Colpiva nella sua figura di maestra, che insegnasse nella scuola o nel catechismo, la forte testimonianza etica in una coerenza quasi naturale al Vangelo e alla sua scelta vocazionale. Dimostrò veramente con la sua vita, piena adesione agli insegnamenti della fondatrice dell’ordine suor Margherita Caiani – che spesso ricordava con profonda venerazione – secondo la quale le suore non dovevano isolarsi dal popolo, ma ribadiva che il loro posto era in mezzo alla gente tra i più piccoli, tra gli umili, tra coloro che avevano bisogno, impegnandosi in particolare nell’assistenza e nell’insegnamento. Da vera maestra sentiva come dovere inderogabile, quello di dare sempre il massimo di se stessa ad ogni allievo a lei affidato.
Non è un caso che molti di questi, a distanza di anni, siano andati costantemente a visitarla, sentendo l’obbligo di ringraziarla di quanto aveva fatto per la costruzione della loro personalità. Ripensando a lei, mi sono tornate spesso in mente le parole del grande maestro di Barbiana: Fai scuola non per fare un dono, ma come un debito da pagare e un dono da ricevere. Un altro aspetto fondamentale della sua personalità di educatrice: esponendosi con coraggio nel lavoro educativo a cui la spingeva il messaggio del quale era portatrice, non esitava a dare risposte, ad agire, a proporre soluzioni. Soleva infatti ricordare che, molto più che una sorta di progresso lineare, la vita è caratterizzata da cadute e da fallimenti, ma si deve conservare sempre la speranza di rialzarsi, avendo fiducia nel Cristo cui lei si era votata per tutta la vita.

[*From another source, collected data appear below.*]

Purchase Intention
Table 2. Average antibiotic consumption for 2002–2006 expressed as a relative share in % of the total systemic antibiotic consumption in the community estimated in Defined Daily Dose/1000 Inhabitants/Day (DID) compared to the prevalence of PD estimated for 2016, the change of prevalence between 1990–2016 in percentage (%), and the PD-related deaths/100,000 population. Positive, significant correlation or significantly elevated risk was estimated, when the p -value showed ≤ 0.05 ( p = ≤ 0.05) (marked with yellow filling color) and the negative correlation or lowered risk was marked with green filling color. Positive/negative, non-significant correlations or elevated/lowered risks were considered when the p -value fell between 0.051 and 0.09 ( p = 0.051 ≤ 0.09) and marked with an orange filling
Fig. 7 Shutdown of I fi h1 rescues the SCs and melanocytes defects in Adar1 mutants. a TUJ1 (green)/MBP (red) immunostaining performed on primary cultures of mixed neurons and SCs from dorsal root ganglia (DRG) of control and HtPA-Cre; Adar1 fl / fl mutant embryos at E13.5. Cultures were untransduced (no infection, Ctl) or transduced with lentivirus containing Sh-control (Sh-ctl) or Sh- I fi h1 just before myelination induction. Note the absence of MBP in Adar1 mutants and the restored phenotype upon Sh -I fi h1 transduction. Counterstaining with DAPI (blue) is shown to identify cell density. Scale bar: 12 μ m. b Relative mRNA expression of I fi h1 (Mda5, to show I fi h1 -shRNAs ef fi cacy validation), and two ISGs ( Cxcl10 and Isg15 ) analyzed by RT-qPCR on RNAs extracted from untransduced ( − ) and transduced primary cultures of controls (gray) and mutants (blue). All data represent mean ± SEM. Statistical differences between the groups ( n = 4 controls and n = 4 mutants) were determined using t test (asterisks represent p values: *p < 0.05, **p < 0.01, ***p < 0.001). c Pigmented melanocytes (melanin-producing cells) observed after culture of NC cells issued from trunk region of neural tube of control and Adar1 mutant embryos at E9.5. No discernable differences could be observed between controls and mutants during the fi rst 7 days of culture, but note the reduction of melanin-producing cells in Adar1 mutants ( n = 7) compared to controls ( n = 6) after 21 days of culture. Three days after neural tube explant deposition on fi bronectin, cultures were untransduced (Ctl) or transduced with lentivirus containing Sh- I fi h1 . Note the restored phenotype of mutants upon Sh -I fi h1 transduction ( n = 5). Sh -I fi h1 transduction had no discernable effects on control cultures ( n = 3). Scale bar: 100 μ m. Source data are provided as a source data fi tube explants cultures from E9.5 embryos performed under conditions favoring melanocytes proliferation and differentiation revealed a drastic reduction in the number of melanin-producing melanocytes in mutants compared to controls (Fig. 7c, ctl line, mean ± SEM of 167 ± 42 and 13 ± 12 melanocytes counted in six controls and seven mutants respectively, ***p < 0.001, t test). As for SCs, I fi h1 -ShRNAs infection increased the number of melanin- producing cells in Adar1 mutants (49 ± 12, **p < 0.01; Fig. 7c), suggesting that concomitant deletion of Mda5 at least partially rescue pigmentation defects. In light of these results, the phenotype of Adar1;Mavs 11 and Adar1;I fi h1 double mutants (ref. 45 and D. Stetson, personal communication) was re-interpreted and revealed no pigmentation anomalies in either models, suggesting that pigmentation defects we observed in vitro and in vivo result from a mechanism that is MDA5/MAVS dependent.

Anche nel periodo doloroso della sua malattia finale, a coloro che andavano a visitarla e che talvolta le raccontavano le proprie angosce, sapeva rivolgere consigli e calde parole di conforto, come se la sua missione, sempre rivolta all’amore e all’impegno per il prossimo, non terminasse neppure nei momenti estremi. Anzi esprimeva spesso gratitudine verso tutti quelli che l’assistevano, quando per una vita intera si era sempre prodigata generosamente verso gli altri, senza mai nulla chiedere. Aveva la capacità di lasciare sempre un’impronta profonda e positiva in chi le si rivolgeva.

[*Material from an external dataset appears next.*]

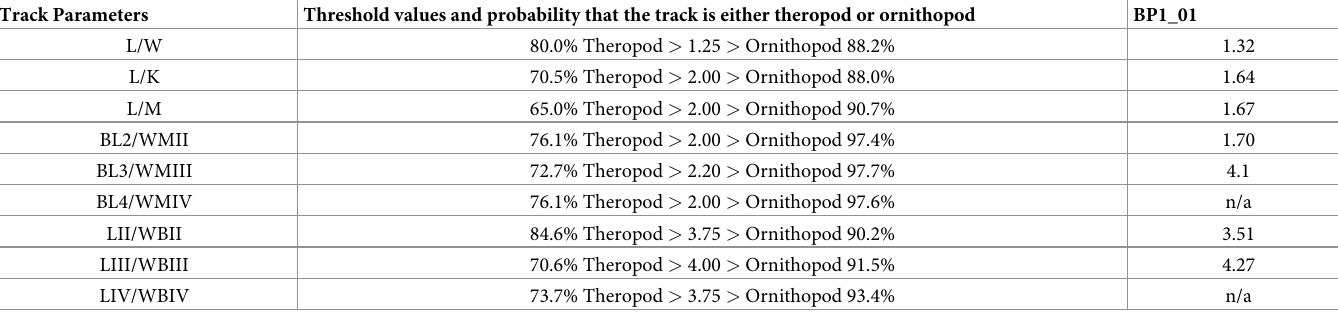
Table 4. Assessment of the trackmaker affinity of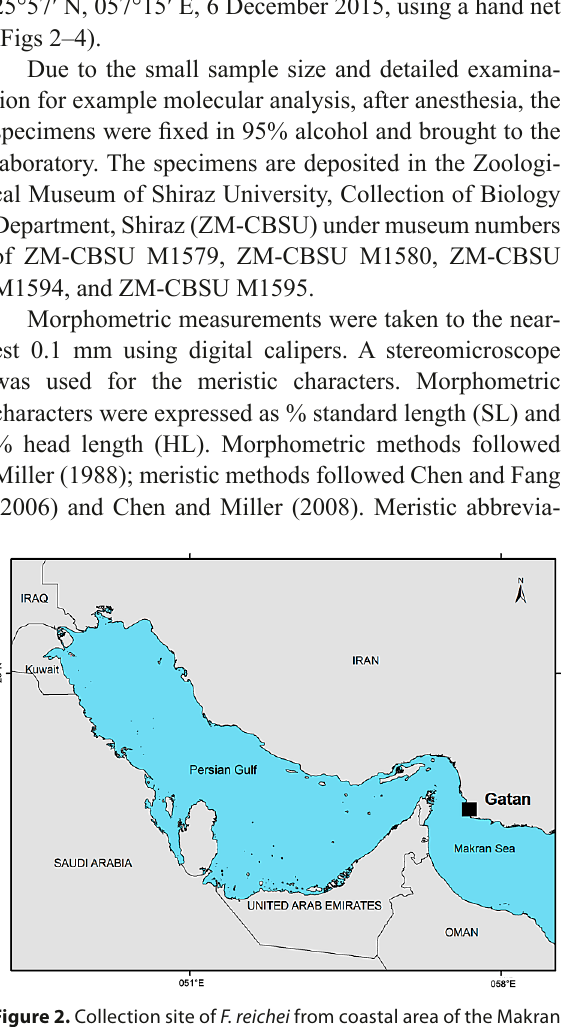
Figure 2. Collection site of F. reichei from coastal area of the Makran Sea, Iran (25°57’ N, 057°15’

Le persone apparentemente senza potere come lei ci rinviano continuamente al cuore vivente dei rapporti umani, alla capacità che ciascuno di noi ha di diventare segno di prossimità per l’altro, perché qualcuno ci ha detto che siamo importanti per lui. E’ giusto che la memoria strappi per sempre all’oblio persone come questa piccola grande donna e tenace religiosa, che sarà ricordata e resa viva da chi l’ha conosciuta per la sua intelligenza penetrante, per l’attività instancabile nell’educazione, per la costante attenzione all’umano, per l’estrema coerenza con la regola e con il Vangelo.
Lunedì 28 dicembre alle ore 21, la ricorderemo nei locali della chiesa di Sant’Angelo di Bottegone, nella parrocchia, dove per molti anni svolse la sua indimenticabile attività di apostolato e di insegnamento.